* _Exercise brief_
Could you repeat the rows from the first one through the row containing "4: (721, 470)", switching "top-left" to "upper-left" and leaving everything else as it is?

* _Task inputs_
========================================================================

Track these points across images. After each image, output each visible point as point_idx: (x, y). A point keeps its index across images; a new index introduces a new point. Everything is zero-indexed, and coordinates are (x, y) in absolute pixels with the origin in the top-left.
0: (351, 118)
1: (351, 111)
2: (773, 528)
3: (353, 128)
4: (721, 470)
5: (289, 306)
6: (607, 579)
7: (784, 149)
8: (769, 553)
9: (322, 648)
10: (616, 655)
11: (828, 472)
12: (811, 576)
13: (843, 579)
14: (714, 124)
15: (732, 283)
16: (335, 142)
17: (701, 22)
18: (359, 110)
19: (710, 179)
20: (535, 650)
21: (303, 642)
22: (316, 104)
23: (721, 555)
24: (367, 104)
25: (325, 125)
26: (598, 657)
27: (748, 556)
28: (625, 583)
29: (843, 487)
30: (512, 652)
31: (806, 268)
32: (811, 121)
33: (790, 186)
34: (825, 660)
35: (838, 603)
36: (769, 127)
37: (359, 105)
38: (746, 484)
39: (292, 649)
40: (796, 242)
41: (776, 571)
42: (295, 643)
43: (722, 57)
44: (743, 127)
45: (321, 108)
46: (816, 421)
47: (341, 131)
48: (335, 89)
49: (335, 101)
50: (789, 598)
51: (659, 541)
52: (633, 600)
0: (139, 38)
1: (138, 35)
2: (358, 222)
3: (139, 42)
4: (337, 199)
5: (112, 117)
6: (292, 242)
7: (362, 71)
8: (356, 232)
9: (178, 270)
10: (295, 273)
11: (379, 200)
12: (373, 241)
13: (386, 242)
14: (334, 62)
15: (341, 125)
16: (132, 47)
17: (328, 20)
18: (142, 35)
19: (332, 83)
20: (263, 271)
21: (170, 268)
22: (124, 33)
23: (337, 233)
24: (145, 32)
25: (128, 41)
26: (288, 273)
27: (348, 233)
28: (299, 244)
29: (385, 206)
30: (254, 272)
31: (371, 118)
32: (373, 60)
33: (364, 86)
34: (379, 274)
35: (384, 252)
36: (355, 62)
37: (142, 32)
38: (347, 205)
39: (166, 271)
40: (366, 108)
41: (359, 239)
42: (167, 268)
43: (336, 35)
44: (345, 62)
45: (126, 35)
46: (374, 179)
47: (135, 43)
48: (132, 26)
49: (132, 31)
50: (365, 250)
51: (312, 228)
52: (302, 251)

========================================================================

* _Answer space_
Track these points across images. After each image, output each visible point as point_idx: (x, y). A point keeps its index across images; a new index introduces a new point. Everything is zero-indexed, and coordinates are (x, y) in absolute pixels with the origin in the upper-left.
0: (351, 118)
1: (351, 111)
2: (773, 528)
3: (353, 128)
4: (721, 470)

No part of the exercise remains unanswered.